John Lewis Partnership (JLP) is the U.K.’s largest employee-owned retail company and a poster-child for the model itself. In the past, prominent figures like Nick Clegg, former deputy Prime Minister of the U.K., had big dreams about a “John Lewis economy” where individuals had actual stakes in the companies they worked for. 

But things have taken a turn for the worse. Now, JLP is navigating murky waters amid a turnaround plan under chair Sharon White. There’s good news worth noting—the group made a profit before tax and bonus of £42 million ($54 million) in the 12 months to Jan. 27, 2024, compared with a whopping £78 million ($100 million) loss a year earlier, it said on Thursday. 

Despite the positive results, the “partners” are still losing out. They won’t make a bonus for a second consecutive year, raising questions about whether the model is sustainable in today’s challenging retail environment.

“We have made significant progress in the last year to return the business to profitability and delivered results that allow us to increase investment in our retail businesses; we expect profits to grow further this year,” JLP Chair White said in a statement. She added that the company will “unashamedly focus” on pouring money back into the company and improving overall pay (as opposed to one-off pay like bonus). 

Holding off on partnership bonus payments is unusual for the employee-centric company—it’s only the third time the group hasn’t awarded them since 1953, with last year being the second instance. It also comes at a time when a slew of layoffs have hit the retail space. Reports of possible cuts at John Lewis and Waitrose stores as part of cost-cutting efforts have also cropped up in recent times, although they haven’t taken effect yet.  

Inflation has certainly taken a bite out of the business worth £112 million ($143 million) last year, according to JLP, linked mostly to partner pay and other operational costs. In response, JLP managed to narrow costs down by £88 million ($113 million) by streamlining how its stores work. 

The company argues that its partners much prefer pay rises in the current environment. 

“At this point in our transformation we’re best served by investing in our business and Partners’ base pay. Most Partners believe that regular pay is more important, and we’re investing £116 million ($149 million) in Partner pay rises – the biggest in our history,” a JLP representative told Fortune. It also plans to stick with its partnership model, despite the upset around cutting the bonus again this year.

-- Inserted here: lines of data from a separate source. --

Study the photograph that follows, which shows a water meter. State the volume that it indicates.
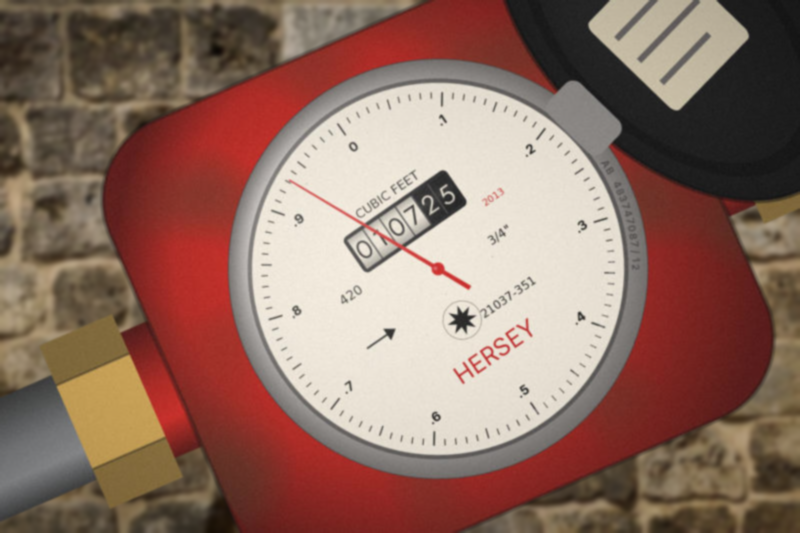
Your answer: 10724.93 ft³
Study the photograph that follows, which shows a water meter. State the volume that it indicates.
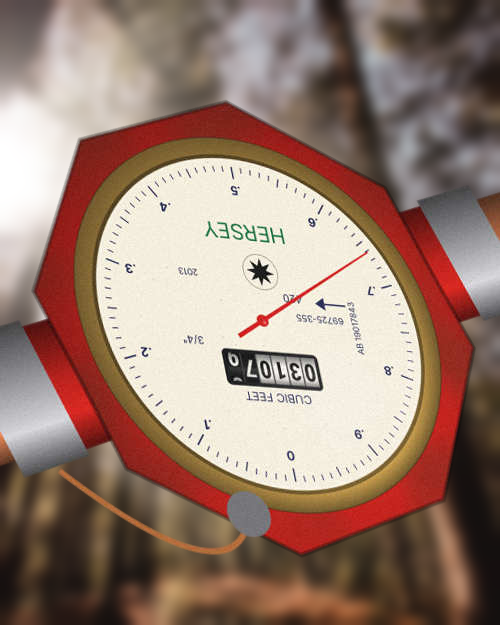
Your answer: 31078.66 ft³
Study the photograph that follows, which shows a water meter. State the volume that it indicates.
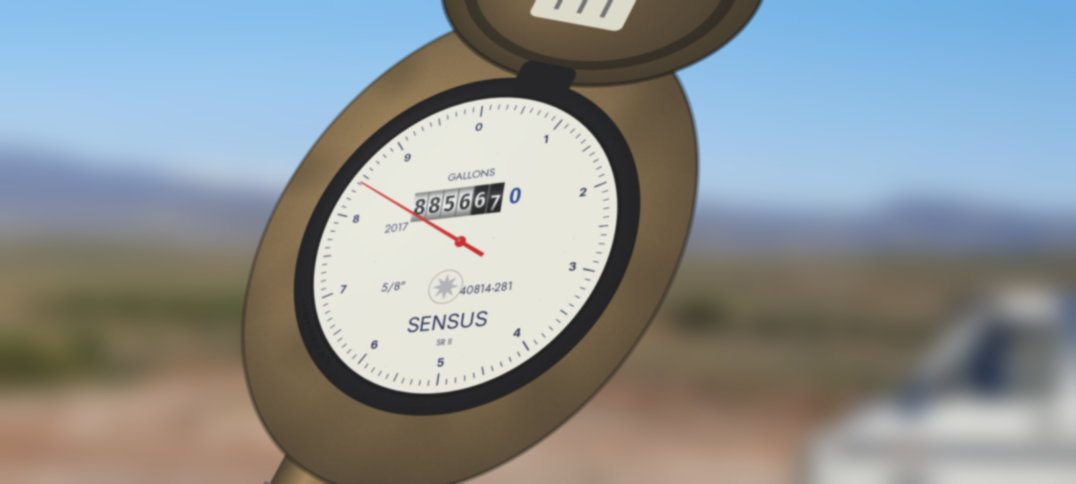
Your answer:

JLP has trimmed bonus payments in recent times such as in 2018, when it announced it would cut the bonus down from 6% of partners’ salaries to 5%. That was the lowest level since 1954, according to the BBC. At the time, the company’s profit was still in the positive triple-digits.

It’s unclear if JLP plans to pause bonuses in the future with its turnaround plan underway. 

New era for the partnership

White, who is set to leave the company in 2025, said in September that JLP’s big overhaul could take an additional two years to complete, pushing the current timeline to 2027-28. She cited inflation and high interest rates as the reason for the delay in completing the turnaround, which kicked off in 2020. 

Among White’s plans was also one to build and rent thousands of homes in an effort to diversify 40% of the company’s profits from outside retail by 2030. JLP’s CEO Nish Kankiwala has sought to change up parts of White’s initial plans, including by continuing to simplify the business. To date, the company has yet to complete any of its residential projects.

The U.K. economy is slowly bouncing back, thanks to the stronger retail spending and (limited) economic growth. That could boost businesses across Britain—including JLP’s more than 350 stores. Will it be enough to bring back the partnership bonus? If not, this could mark the end of the era for the “John Lewis Economy.”